Michael Baumann: There’s a boring answer to this one and a fun answer. I’ll go with the boring answer first: Baseball (like soccer, for what it’s worth) is a game that demands such specific perceptual and fine motor skills that it’s really difficult to come into it completely cold late in life. Even a sport with such facially similar physical actions as cricket is a tough transition in either direction.

So if you actually lined up all the international soccer teams and made them play baseball against each other, the best teams would be the ones from countries we just saw in the WBC: the U.S., Japan, Mexico, Canada, South Korea, maybe Australia — any big, relatively rich country where you’d expect an athletic young boy to have at least played Little League. Christian Pulisic probably isn’t great at baseball, but I bet he’s a lot better than Erling Haaland, just based on familiarity alone.

In fact, if you want to see what it looks like when a professional soccer player gets dropped into a baseball context cold, I actually wrote about it in 2024, when Crystal Palace, Wolves, and the Arsenal women’s team all stopped at MLB parks on their preseason tours of the U.S. It’s a real journey.

Anyway, that’s the boring answer.

The fun answer requires imagining a world where the best athletes in each country played baseball from birth. We Americans know this thought experiment well, because for decades we’ve been getting crushed in the round of 16 at the World Cup by countries with 5% of our population. And in a vain attempt to stanch the emotional bleeding, we go, “Sure, but LeBron James and Ed Reed aren’t soccer players so it doesn’t count.”

I’ll rephrase the question this way: Which country’s national soccer team would win a tournament if their players had been raised to play baseball from birth?
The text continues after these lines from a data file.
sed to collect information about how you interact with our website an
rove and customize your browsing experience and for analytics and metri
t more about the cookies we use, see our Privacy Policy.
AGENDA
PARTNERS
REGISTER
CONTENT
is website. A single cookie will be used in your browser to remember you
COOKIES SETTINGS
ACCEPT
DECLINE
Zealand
I assume that Chase mentioned France and Argentina in this answer because he thinks they’d do well in this context, and not because he was asking for the winner a specific France-Argentina series with the loyalty of David Trezeguet on the line. Both are fine answers; the two most recent World Cup champions and the two defending World Cup finalists remain near the top of the FIFA rankings. Both have an eye-watering combination of athleticism, skill, elite talent, and depth. Imagine Kylian MbappĂ© thinking “triple” right out of the box every time he makes contact.

In general, athleticism translates from sport to sport, but at the highest level, each sport requires specific physical attributes. I’ve always thought that the ideal soccer player and the ideal baseball position player would have quite a bit in common: agility, flexibility, reflexes, coordination. If you’re anywhere from 5-foot-6 to 6-foot-6, we can find someplace where your body works. Soccer players are a little leaner and baseball players have more upper-body strength, for obvious reasons, but I’m sure the best of both sports could alter their training regimen to gain or lose weight as required.

But while position players come in all shapes and sizes, pitchers tend to be big in ways that you don’t see often in soccer. Not only is there no such thing as a professional soccer player as big as the 260-pound Paul Skenes, I can’t think of very many who could support such a frame even if they ran less and lifted more.

The best national team with a lot of those guys comes from the Netherlands: Wout Weghorst and Virgil van Dijk are both 6-foot-5 with wide frames. Cody Gakpo is a lean, whippy 6-foot-4. Ryan Gravenberch is a solid 6-foot-3. These are pitcher builds. And there are still enough big, strong guys to fill out a lineup: Micky van de Ven is 6-foot-4 with wide receiver speed. The Timber brothers are built like corner outfielders. Then you can fill out the rest of the roster with the normal-sized guys: Memphis in center field; double play combination of Tijjani Rijnders and Noa Lang; Frenkie de Jong translating the brains-in-midfield role to catching.

I’ve talked myself into this. The Dutch did themselves a disservice by keeping up with this “soccer” nonsense and not committing their full resources to baseball.